Keiler mine flail (Minenräumpanzer Keiler, 'tusker') is a mine-clearing vehicle developed by Rheinmetall in Germany to meet the requirements of the German Army. It is a conversion of the M48 Patton medium tank chassis in combination with a German MTU MB 871 Ka 501 liquid-cooled turbocharged Diesel engine.
The main role of the Keiler vehicle is to clear a lane through minefields to ensure the safe passage of soldiers and vehicles. A deployable mine flail system has been fixed to the front of the vehicle, which is used to clear both anti-tank and anti-personnel mines.
Between 1997 and 1998, 24 vehicles of this kind were produced for the German Army.

==Design==

=== ABV Keiler ===
Keiler is built on the M48 Patton medium tank hull. Developers removed the turret of the Patton and fitted the vehicle with a heavy-duty rotor-powered mine flail, a rapidly rotating cylinder mounted between two arms in front of the vehicle consisting of two shafts with 24 chains terminating in large metal "feet". In traveling mode, the mine flail folds over the vehicle.
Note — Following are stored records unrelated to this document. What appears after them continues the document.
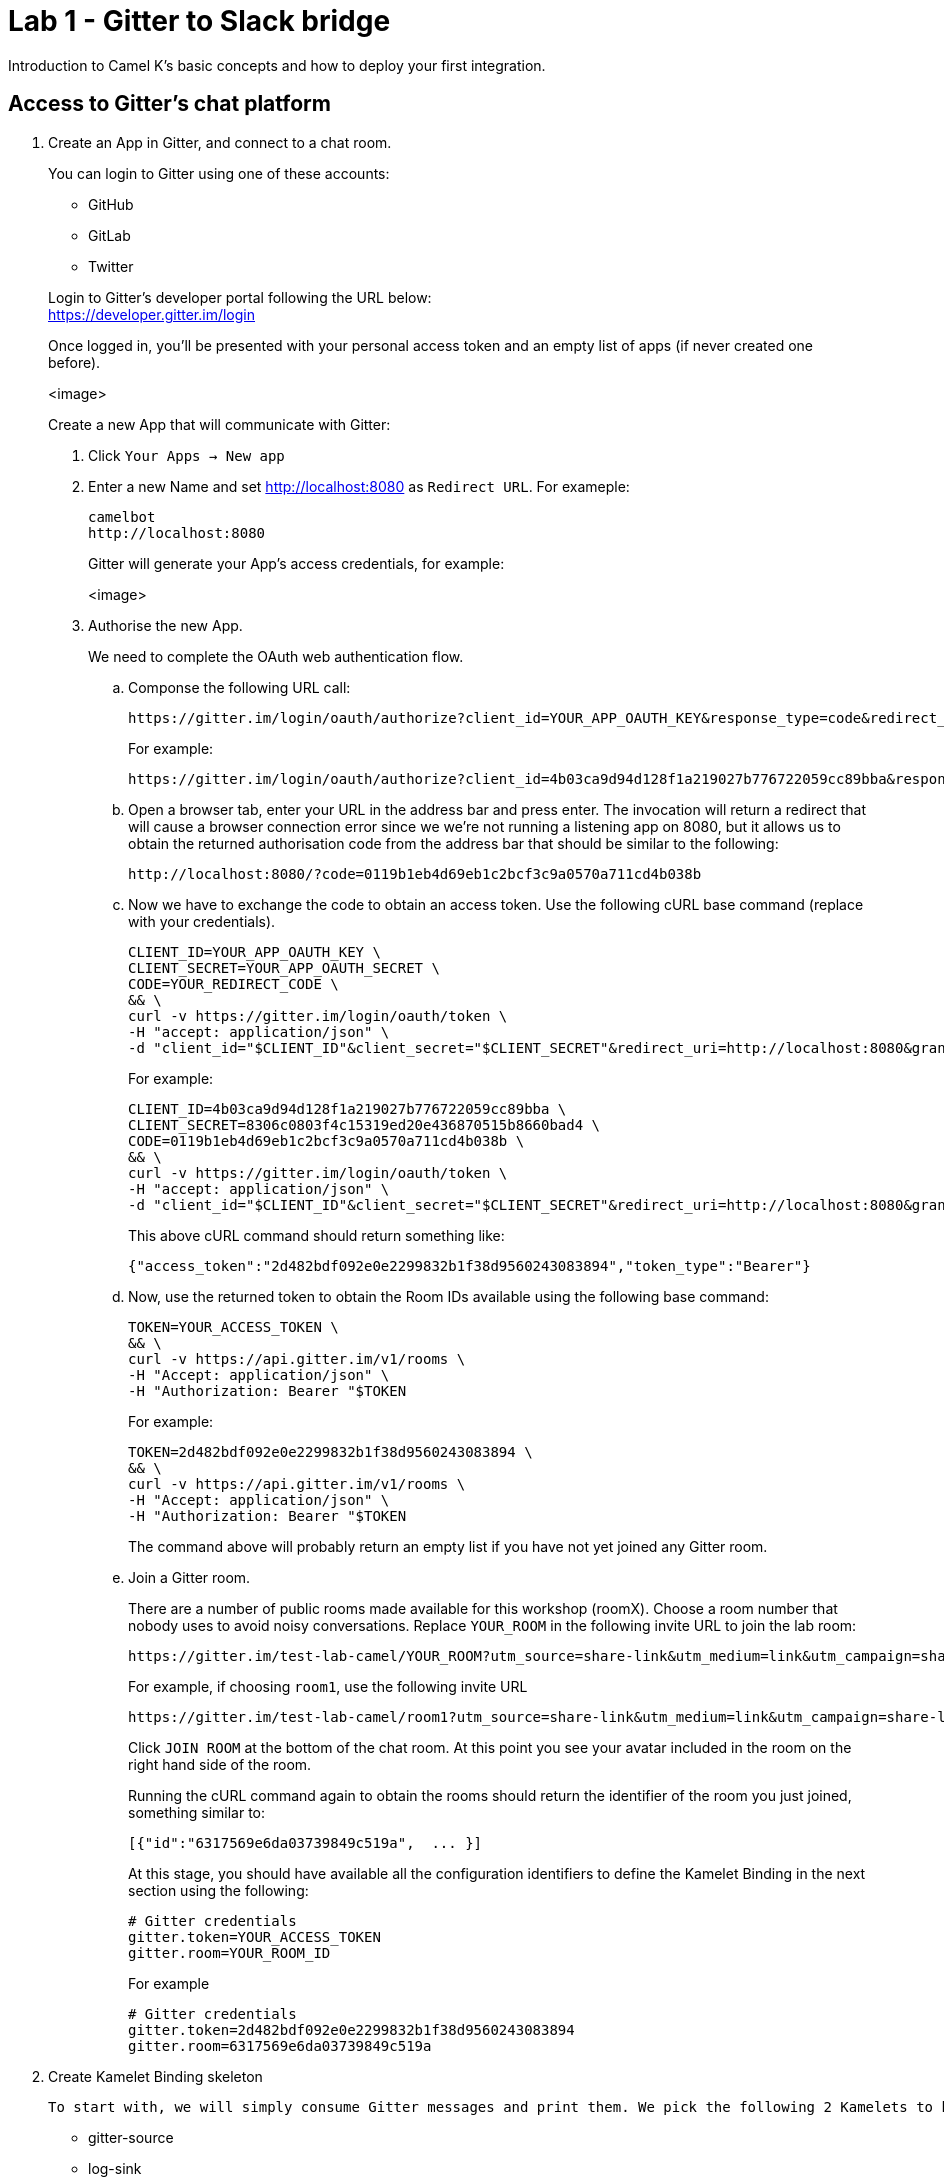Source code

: = Lab 1 - Gitter to Slack bridge

Introduction to Camel K's basic concepts and how to deploy your first integration.


== Access to Gitter's chat platform

. Create an App in Gitter, and connect to a chat room.
+
You can login to Gitter using one of these accounts:
+
--
* GitHub
* GitLab
* Twitter
--
+
Login to Gitter's developer portal following the URL below: + 
https://developer.gitter.im/login
+
Once logged in, you'll be presented with your personal access token and an empty list of apps (if never created one before).
+
<image>
+
Create a new App that will communicate with Gitter:

1. Click `Your Apps -> New app`
+
1. Enter a new Name and set http://localhost:8080 as `Redirect URL`. For exameple:
+
--
	camelbot
	http://localhost:8080

Gitter will generate your App's access credentials, for example:

<image>
--

1. Authorise the new App.
+
We need to complete the OAuth web authentication flow.
+
.. Componse the following URL call:

		https://gitter.im/login/oauth/authorize?client_id=YOUR_APP_OAUTH_KEY&response_type=code&redirect_uri=http://localhost:8080
+
For example:

		https://gitter.im/login/oauth/authorize?client_id=4b03ca9d94d128f1a219027b776722059cc89bba&response_type=code&redirect_uri=http://localhost:8080
+
.. Open a browser tab, enter your URL in the address bar and press enter. The invocation will return a redirect that will cause a browser connection error since we we're not running a listening app on 8080, but it allows us to obtain the returned authorisation code from the address bar that should be similar to the following:

		http://localhost:8080/?code=0119b1eb4d69eb1c2bcf3c9a0570a711cd4b038b
+
.. Now we have to exchange the code to obtain an access token. Use the following cURL base command (replace with your credentials).
+
```curl
CLIENT_ID=YOUR_APP_OAUTH_KEY \
CLIENT_SECRET=YOUR_APP_OAUTH_SECRET \
CODE=YOUR_REDIRECT_CODE \
&& \
curl -v https://gitter.im/login/oauth/token \
-H "accept: application/json" \
-d "client_id="$CLIENT_ID"&client_secret="$CLIENT_SECRET"&redirect_uri=http://localhost:8080&grant_type=authorization_code&code="$CODE
```
+
For example:
+
```curl
CLIENT_ID=4b03ca9d94d128f1a219027b776722059cc89bba \
CLIENT_SECRET=8306c0803f4c15319ed20e436870515b8660bad4 \
CODE=0119b1eb4d69eb1c2bcf3c9a0570a711cd4b038b \
&& \
curl -v https://gitter.im/login/oauth/token \
-H "accept: application/json" \
-d "client_id="$CLIENT_ID"&client_secret="$CLIENT_SECRET"&redirect_uri=http://localhost:8080&grant_type=authorization_code&code="$CODE
```
+
This above cURL command should return something like:
+
```json
{"access_token":"2d482bdf092e0e2299832b1f38d9560243083894","token_type":"Bearer"}
```
+
.. Now, use the returned token to obtain the Room IDs available using the following base command:
+
```curl
TOKEN=YOUR_ACCESS_TOKEN \
&& \
curl -v https://api.gitter.im/v1/rooms \
-H "Accept: application/json" \
-H "Authorization: Bearer "$TOKEN
```
+
For example:
+
```curl
TOKEN=2d482bdf092e0e2299832b1f38d9560243083894 \
&& \
curl -v https://api.gitter.im/v1/rooms \
-H "Accept: application/json" \
-H "Authorization: Bearer "$TOKEN
```
+
The command above will probably return an empty list if you have not yet joined any Gitter room.
+
.. Join a Gitter room.
+
There are a number of public rooms made available for this workshop (roomX). Choose a room number that nobody uses to avoid noisy conversations. Replace `YOUR_ROOM` in the following invite URL to join the lab room:

		https://gitter.im/test-lab-camel/YOUR_ROOM?utm_source=share-link&utm_medium=link&utm_campaign=share-link
+
For example, if choosing `room1`, use the following invite URL

		https://gitter.im/test-lab-camel/room1?utm_source=share-link&utm_medium=link&utm_campaign=share-link
+
Click `JOIN ROOM` at the bottom of the chat room. At this point you see your avatar included in the room on the right hand side of the room.
+
Running the cURL command again to obtain the rooms should return the identifier of the room you just joined, something similar to:
+
```json
[{"id":"6317569e6da03739849c519a",  ... }]
```
+
At this stage, you should have available all the configuration identifiers to define the Kamelet Binding in the next section using the following:
+
```properties
# Gitter credentials
gitter.token=YOUR_ACCESS_TOKEN
gitter.room=YOUR_ROOM_ID
```
+
For example
+
```properties
# Gitter credentials
gitter.token=2d482bdf092e0e2299832b1f38d9560243083894
gitter.room=6317569e6da03739849c519a
```


. Create Kamelet Binding skeleton

	To start with, we will simply consume Gitter messages and print them. We pick the following 2 Kamelets to bind:

		- gitter-source
		- log-sink

	Create a YAML file 'g2s' (gitter 2 slack) containing the following definition:
+
```yaml
apiVersion: camel.apache.org/v1alpha1
kind: KameletBinding
metadata:
	name: g2s
spec:
	integration:
	configuration:
		- type: "secret"
		value: "stage1"
		- type: "configmap"
		value: "stage1-transform"

	source:
	ref:
		kind: Kamelet
		apiVersion: camel.apache.org/v1
		name: gitter-source
	properties:
		token: "{{secret:stage1/gitter.token}}"
		room:  "{{secret:stage1/gitter.room}}"

	sink:
	ref:
		kind: Kamelet
		apiVersion: camel.apache.org/v1
		name: log-sink 
```
+
Now create the properties file (stage1.properties) with the following entries:
+
```properties
# Allows HTTP streaming from Gitter
camel.main.streamCachingEnabled=false

# Gitter credentials
gitter.token=YOUR_ACCESS_TOKEN
gitter.room=YOUR_ROOM_ID
```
In common with other mine flails, the spinning cylinder swings the chains around, bringing the feet into contact with the ground, thus simulating the force exerted by a person or vehicle passing over the ground. If a flail strikes the ground above a buried mine, the impact will cause the mine to safely detonate. The vehicle can clear a lane 4.7 m wide and 120 m long in 10 minutes. An automatic system fixed on the rear of the hull marks the cleared lane.

The Keiler has no defensive weapons except its smoke grenade dischargers. The vehicle is operated by a crew of two (commander and driver).

=== ABV Keiler NG ===

At the show Eurosatory 2024, Rheinmetall revealed a new generation of the Keiler, following feedbacks from the operations in Ukraine. The vehicle is based on the chassis of the Kodiak combat engineering vehicle, modified from the Leopard 2.

Changes and equipment

- Additional armour (front and sides)
- Rheinmetall Denel Munitions Plofadder Mine Line Charges, that can clear a minefield of 9×160 meters.
- ROSY smoke grenade launchers
- Magnetic Signature Duplicator

==Propulsion==
The original engine of the M48 Patton has been replaced with a more powerful, German MTU MB 871 Ka 501 liquid-cooled turbocharged diesel engine. This develops 986 hp in traveling mode, and 1092 hp when driving the mine flail. A Renk HSWL 284 M transmission was fitted. The Keiler uses the same Torsion bar suspension as the M48 Patton tank, and has 6 wheels on each side.

==Operators==
- Germany - As of 2021, 24 Keiler were in service.